Who would have thought that cameras would essentially be given to the customer along with the film?
The customer really wants the photos. And so, customers could buy a throwaway camera, film and developed photos at an economical price.
With the advent of digital cameras and along with cameras built into our cell phones, there is no need for separate photo storage.
Of course, pricing is to encourage glossies, CDs, or imprinting your photos on cards, coffee mugs or other items is available.
The pricing has changed from what the seller provides, camera, film, developing, etc. to what the buyer really wants. That’s the key to this strategy.
Adapting to the Customer’s Social and Economic Reality
Some marketers speak of the “irrational customer.” Drucker said that there was no such thing. He stated that the marketer should assume that the customer is always rational, ever though this reality may be far different from the marketer’s.
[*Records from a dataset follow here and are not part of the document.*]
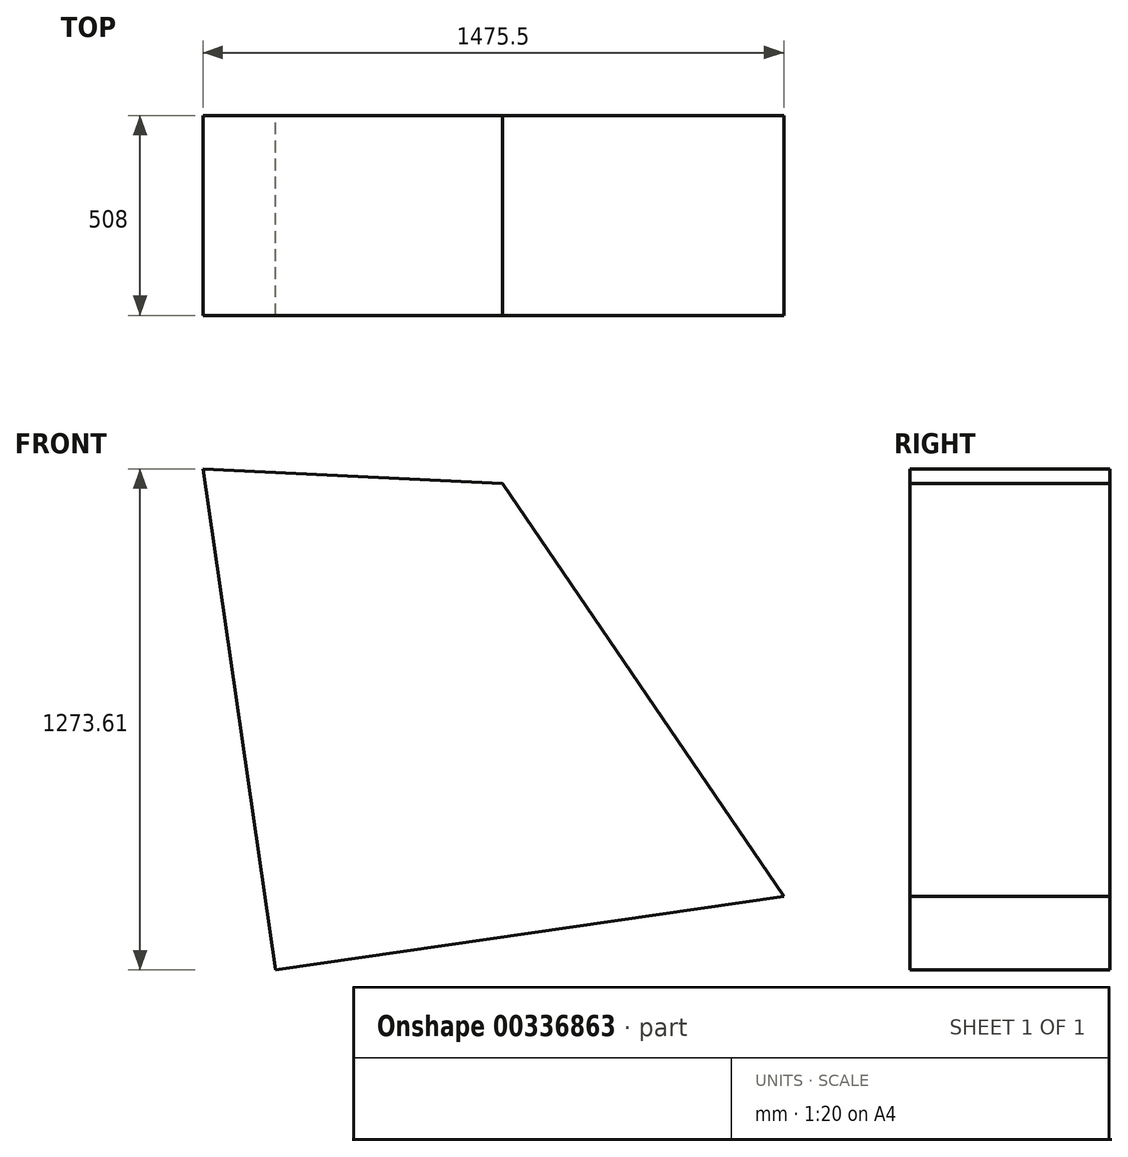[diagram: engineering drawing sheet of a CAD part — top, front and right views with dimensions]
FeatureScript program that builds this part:
annotation { "Feature Type Name" : "Feature", "Feature Type Description" : "" }
export const myFeature = defineFeature(function(context is Context, id is Id, definition is map)
    precondition{}
    {
        {
            var Q0;
            Q0=qCreatedBy(makeId("Front.planeOp"),FACE);
            var sketch = newSketch(context, id + "F0", { "sketchPlane" : qUnion([Q0])});
            skLineSegment(sketch, "E0", {"start": v(-559.2, -640.36) * mm, "end": v(732.09, -453.6) * mm});
            skLineSegment(sketch, "E1", {"start": v(732.09, -453.6) * mm, "end": v(17.7, 596.42) * mm});
            skLineSegment(sketch, "E2", {"start": v(17.7, 596.42) * mm, "end": v(-743.41, 633.25) * mm});
            skLineSegment(sketch, "E3", {"start": v(-743.41, 633.25) * mm, "end": v(-559.2, -640.36) * mm});
            skSolve(sketch);
        }
        {
            var Q0;
            Q0 = qSketchRegion(id + "F0", true);
            extrude(context, id + "F1", {"entities" : qUnion([Q0]), "depth" : 508 * mm});
        }
    });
Mary Kay Ash, the famed CEO of Mary Kay Ash Cosmetics once told the story about saving the money to buy her first new car on her birthday and buying a different company’s car because while waiting for a salesman for the car she wanted, a salesman in another dealership was more courteous and helpful.
Some potential customers buy the most expensive product. In their reality it is always the best. It's the customer’s reality that counts.
Delivering True Value
True value, like quality is up to the customer, not the marketer. This is critical because customers, or organizational buyers, don’t purchase a product or service. They purchase satisfaction of a want or need. This means is their value.
Some companies spend millions providing additions that they think represents more value and is appreciated by the customer. Unfortunately, the customer may not think that these represent value.
To a teenage girl, value might be defined primarily by fashion. Even comfort might come in a poor second. To the same teenage girl’s mother, value may be represented by durability. To her father, it might be price.
That’s why it’s so important to do the market research.
* Adapted from the book Peter Drucker’s "Way to the Top" by William A. Cohen (LID, 2018), and syndicated.